Splunk also faces stiff competition from a wide array of big technology companies, including BMC Software Inc., Hewlett Packard Co., IBM Corp., Adobe Systems Inc., Oracle Corp. and Google Inc.
Splunk's largest shareholders are venture firms Sevin Rosen Funds and August Capital, which will each own 17.7% of the company post-offering. At the top end of the expected IPO price range, their stakes would be worth $214 million each.
JK&B Capital will own 15.2% of Splunk post-offering, while Ignition Partners will own 10.5%. Sullivan will own 7.1% of the company.
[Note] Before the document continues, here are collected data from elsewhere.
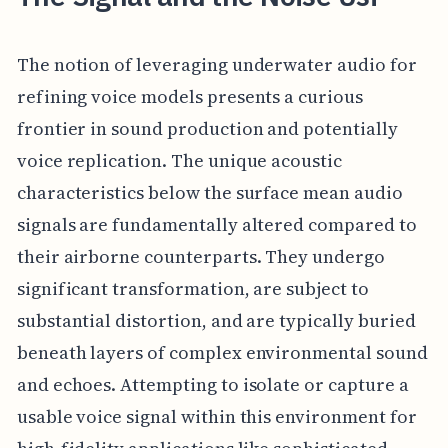
The notion of leveraging underwater audio for
refining voice models presents a curious
frontier in sound production and potentially
voice replication. The unique acoustic
characteristics below the surface mean audio
signals are fundamentally altered compared to
their airborne counterparts. They undergo
significant transformation, are subject to
substantial distortion, and are typically buried
beneath layers of complex environmental sound
and echoes. Attempting to isolate or capture a
usable voice signal within this environment for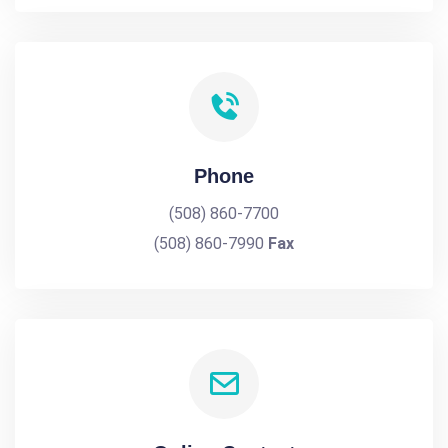
Phone
(508) 860-7700
(508) 860-7990
Fax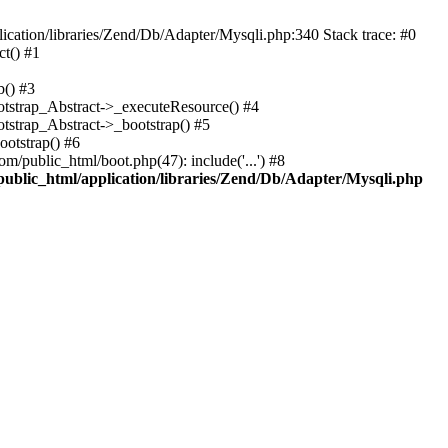
cation/libraries/Zend/Db/Adapter/Mysqli.php:340 Stack trace: #0
t() #1
b() #3
ootstrap_Abstract->_executeResource() #4
otstrap_Abstract->_bootstrap() #5
ootstrap() #6
m/public_html/boot.php(47): include('...') #8
public_html/application/libraries/Zend/Db/Adapter/Mysqli.php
Morgan Stanley, Credit Suisse Group, J.P. Morgan Chase & Co. and Bank of America Merrill Lynch were the lead underwriters on the Splunk IPO, with Pacific Crest Securities, UBS Investment Bank and Cowen & Co. co-managing.
Splunk retained Jeffrey Saper and John Avina of Wilson Sonsini Goodrich & Rosati PC as legal counsel. Martin Wellington and Sarah Solum of Davis Polk & Wardwell LLP advised the underwriters.